Prosegui l'articolo sul referendum nella Repubblica Srpska riprendendo subito dopo la sua ultima frase.

Testo estratto –
= = = = =

Il rischio secessione va al voto in Bosnia

Avvenire, 24.9.2016

de490dbf-cb17-40c6-b05e-732764f709bd_w987_r1_sÈ alta la tensione in Bosnia-Erzegovina in vista del referendum che si terrà domani nel territorio della Repubblica Srpska, l’entità a maggioranza serba del Paese balcanico. Una consultazione referendaria soltanto consultiva e con un quesito apparentemente innocuo (“volete che il 9 gennaio sia celebrato come Giorno della Republika Srpska?”) ma che in realtà riporta alla memoria vecchi fantasmi e rischia di mettere in discussione gli Accordi di Dayton, che vent’anni fa fecero cessare il brutale conflitto etnico nella regione. La Corte Costituzionale bosniaca ha dichiarato “discriminatoria nei confronti degli altri popoli costitutivi” la festività voluta dai serbi e ha chiesto alle autorità di Banja Luka di sospendere il referendum ma il nazionalista Milorad Dodik, presidente della RS che da anni minaccia la secessione da Sarajevo, è deciso comunque ad andare avanti anche in vista delle elezioni locali che si terranno tra due settimane. A niente sono servite finora le critiche mosse da Washington e da Bruxelles mentre il Peace Implementation Council, il comitato di 55 stati e organizzazioni internazionali che vigila sul rispetto di Dayton, ha fatto sapere che non tollererà alcuna violazione degli accordi. Chiamando alle urne circa 1,2 milioni di elettori Dodik ha ribadito che la consultazione referendaria non è un’attività contraria a Dayton, sebbene il suo svolgimento comprometta inevitabilmente l’autorevolezza della Corte Costituzionale. Ma la data scelta per la festività serba ha un significato ben preciso: il 9 gennaio, giorno di Santo Stefano per il calendario ortodosso, è anche l’anniversario della proclamazione unilaterale della Repubblica del Popolo Serbo di Bosnia-Erzegovina voluta nel 1992, alla vigilia della guerra, da Radovan Karadzic, il teorico della pulizia etnica condannato a 40 anni di carcere per genocidio e crimini contro l’umanità.

= = = = =

Estratti del dataset –
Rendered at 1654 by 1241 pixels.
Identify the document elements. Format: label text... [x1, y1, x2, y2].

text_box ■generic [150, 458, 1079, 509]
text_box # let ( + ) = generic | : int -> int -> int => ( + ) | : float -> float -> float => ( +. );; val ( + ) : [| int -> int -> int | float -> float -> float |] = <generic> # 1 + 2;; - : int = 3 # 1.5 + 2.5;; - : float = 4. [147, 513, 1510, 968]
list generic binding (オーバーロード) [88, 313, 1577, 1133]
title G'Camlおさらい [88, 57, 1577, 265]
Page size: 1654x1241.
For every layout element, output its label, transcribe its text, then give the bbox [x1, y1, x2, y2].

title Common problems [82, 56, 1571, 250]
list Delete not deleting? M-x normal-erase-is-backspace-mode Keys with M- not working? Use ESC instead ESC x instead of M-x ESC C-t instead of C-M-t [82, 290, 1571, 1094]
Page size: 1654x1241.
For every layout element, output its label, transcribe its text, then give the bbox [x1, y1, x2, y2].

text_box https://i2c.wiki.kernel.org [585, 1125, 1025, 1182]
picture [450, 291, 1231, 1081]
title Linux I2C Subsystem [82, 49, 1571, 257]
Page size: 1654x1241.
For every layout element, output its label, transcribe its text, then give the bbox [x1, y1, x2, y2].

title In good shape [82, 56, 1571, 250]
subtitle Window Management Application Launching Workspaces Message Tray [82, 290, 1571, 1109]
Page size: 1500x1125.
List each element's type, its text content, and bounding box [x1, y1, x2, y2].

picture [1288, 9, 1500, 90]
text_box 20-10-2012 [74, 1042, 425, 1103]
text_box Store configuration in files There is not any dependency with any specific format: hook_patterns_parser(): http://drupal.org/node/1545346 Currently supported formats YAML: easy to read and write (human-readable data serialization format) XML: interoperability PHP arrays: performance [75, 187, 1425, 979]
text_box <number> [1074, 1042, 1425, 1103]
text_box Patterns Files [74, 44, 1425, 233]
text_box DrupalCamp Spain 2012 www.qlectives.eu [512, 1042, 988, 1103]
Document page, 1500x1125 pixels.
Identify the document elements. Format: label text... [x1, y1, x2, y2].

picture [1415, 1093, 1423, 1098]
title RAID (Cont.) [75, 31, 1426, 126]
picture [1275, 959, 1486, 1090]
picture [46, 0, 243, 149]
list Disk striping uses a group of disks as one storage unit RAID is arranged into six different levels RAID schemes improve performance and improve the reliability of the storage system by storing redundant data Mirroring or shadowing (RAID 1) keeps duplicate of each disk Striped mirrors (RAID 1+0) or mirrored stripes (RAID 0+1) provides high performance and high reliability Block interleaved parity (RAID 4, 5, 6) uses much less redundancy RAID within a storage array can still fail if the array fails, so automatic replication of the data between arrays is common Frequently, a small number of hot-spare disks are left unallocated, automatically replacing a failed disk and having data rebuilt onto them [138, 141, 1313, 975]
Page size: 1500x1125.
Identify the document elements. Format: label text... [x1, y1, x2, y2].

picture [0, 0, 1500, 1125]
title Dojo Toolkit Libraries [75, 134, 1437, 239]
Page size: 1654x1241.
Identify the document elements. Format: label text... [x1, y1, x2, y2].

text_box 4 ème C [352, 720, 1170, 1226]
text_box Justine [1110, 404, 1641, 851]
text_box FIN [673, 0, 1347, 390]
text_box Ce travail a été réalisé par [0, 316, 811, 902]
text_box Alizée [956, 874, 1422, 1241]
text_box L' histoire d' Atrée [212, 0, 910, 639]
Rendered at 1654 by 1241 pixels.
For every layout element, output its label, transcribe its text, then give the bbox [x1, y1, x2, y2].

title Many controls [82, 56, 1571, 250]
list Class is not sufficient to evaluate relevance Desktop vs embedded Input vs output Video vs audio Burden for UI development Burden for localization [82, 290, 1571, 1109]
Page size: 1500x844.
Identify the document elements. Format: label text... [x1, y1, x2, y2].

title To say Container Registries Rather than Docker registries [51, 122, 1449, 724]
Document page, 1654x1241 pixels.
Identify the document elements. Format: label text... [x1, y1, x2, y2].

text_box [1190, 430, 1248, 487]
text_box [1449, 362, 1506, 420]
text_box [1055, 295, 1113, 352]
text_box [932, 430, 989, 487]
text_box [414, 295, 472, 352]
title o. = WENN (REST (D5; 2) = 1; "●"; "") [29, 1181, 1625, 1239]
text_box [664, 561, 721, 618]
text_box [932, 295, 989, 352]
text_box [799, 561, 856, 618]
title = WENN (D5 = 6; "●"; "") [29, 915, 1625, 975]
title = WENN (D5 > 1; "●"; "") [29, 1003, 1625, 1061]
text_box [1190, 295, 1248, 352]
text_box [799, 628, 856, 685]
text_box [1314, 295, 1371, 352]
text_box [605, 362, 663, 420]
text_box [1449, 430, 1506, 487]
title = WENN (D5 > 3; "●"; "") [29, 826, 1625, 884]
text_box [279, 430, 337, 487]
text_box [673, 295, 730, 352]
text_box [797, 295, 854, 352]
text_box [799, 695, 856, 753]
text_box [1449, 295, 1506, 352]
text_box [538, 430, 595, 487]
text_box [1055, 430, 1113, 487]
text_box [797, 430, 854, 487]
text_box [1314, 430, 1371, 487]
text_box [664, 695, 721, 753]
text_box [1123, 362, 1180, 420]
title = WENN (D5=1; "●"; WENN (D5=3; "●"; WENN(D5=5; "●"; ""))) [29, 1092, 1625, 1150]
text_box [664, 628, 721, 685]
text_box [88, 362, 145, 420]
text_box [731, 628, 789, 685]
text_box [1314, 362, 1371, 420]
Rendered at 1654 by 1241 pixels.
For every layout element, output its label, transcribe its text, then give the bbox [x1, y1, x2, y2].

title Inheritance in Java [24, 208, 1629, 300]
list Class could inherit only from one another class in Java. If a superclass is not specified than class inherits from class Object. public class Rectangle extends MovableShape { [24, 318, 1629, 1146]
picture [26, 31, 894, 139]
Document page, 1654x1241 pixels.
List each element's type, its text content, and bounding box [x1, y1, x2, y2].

= = = = =

Risposta attesa –
Nell’ex Jugoslavia i referendum sono sempre stati usati come arma politica fin da quando l’area iniziò a disintegrarsi, e quelli su indipendenza e identità nazionale hanno quasi sempre innescato scontri e spargimenti di sangue. I politici di Sarajevo temono che il voto di domani sia soltanto il primo passo di un piano secessionista pericolosissimo per i fragili equilibri interni della Bosnia. Timori condivisi anche da Valentin Inzko, Alto Rappresentante internazionale che detiene ancora i poteri esecutivi nella regione. Belgrado ha affermato di non sostenere il referendum e lunedì scorso, durante i lavori dell’Assemblea generale dell’Onu, il premier serbo Aleksandar Vucic ha ribadito la necessità di preservare la pace a ogni costo. A soffiare sul fuoco ci ha pensato però l’ex generale Sefer Halilovic, comandante delle forze bosniache durante il conflitto degli anni ’90, secondo il quale la consultazione violerà gli accordi di Dayton e provocherà scontri che segneranno la fine della Repubblica Srpska. Dodik ha replicato minacciando l’immediata separazione dell’entità serbo-bosniaca dal resto della Bosnia in caso di violenze e atti ostili al referendum. “Siamo in grado di difenderci militarmente in caso di attacco”, ha sottolineato il presidente della RS, che due giorni fa ha incontrato Vladimir Putin a Mosca, ufficialmente per discutere di questioni economiche. La Russia è finora l’unico stato che si è detto favorevole alla consultazione popolare. In questo quadro, è di buon auspicio almeno la decisione del Consiglio UE, che ha appena dato il via libera alla procedura d’adesione della Bosnia.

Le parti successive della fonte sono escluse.